EXERCISE PROMPT: Extract the lines from the one with "order: Anseriformes" to the one with "family: Santalaceae", copying them exactly.

DATA SHOWN:
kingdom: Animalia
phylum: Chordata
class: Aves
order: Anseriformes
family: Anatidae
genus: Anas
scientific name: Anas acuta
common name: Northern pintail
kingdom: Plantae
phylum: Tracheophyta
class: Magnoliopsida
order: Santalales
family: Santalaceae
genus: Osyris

--

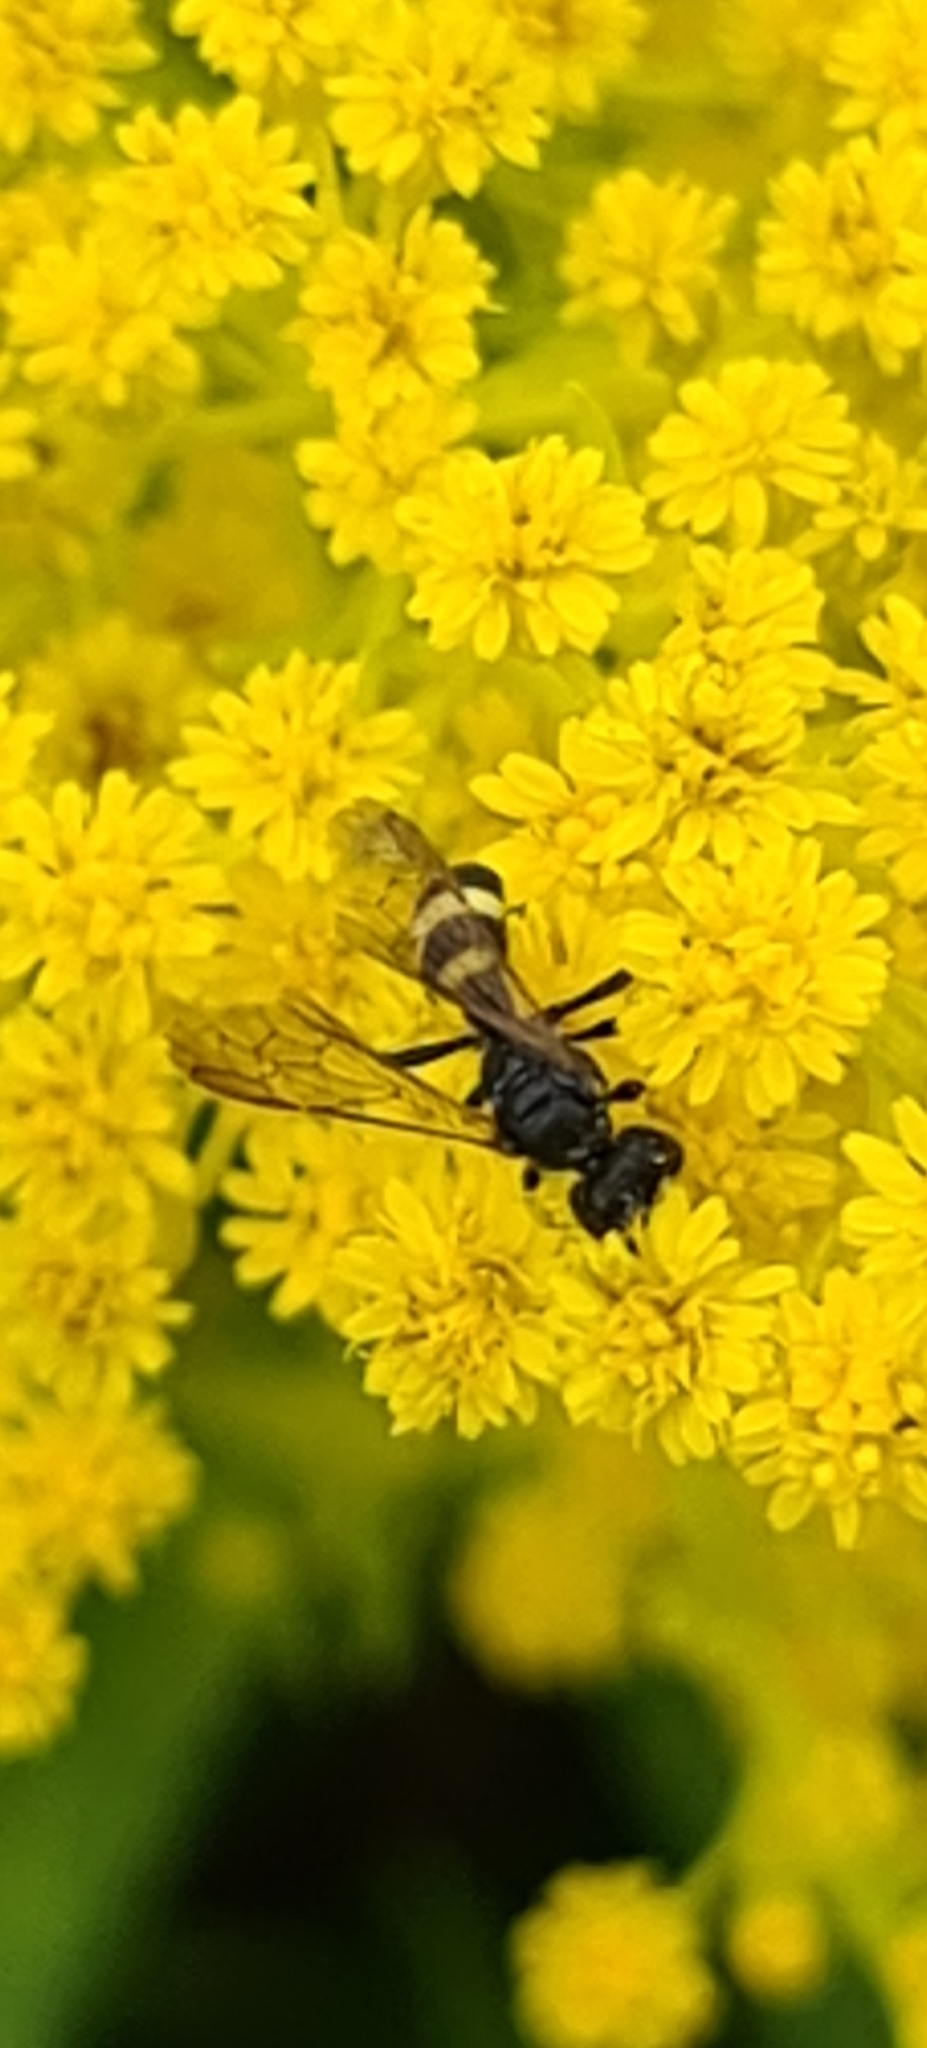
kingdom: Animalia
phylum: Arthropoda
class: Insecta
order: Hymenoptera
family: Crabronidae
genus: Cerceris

EXERCISE SOLUTION:
order: Anseriformes
family: Anatidae
genus: Anas
scientific name: Anas acuta
common name: Northern pintail
kingdom: Plantae
phylum: Tracheophyta
class: Magnoliopsida
order: Santalales
family: Santalaceae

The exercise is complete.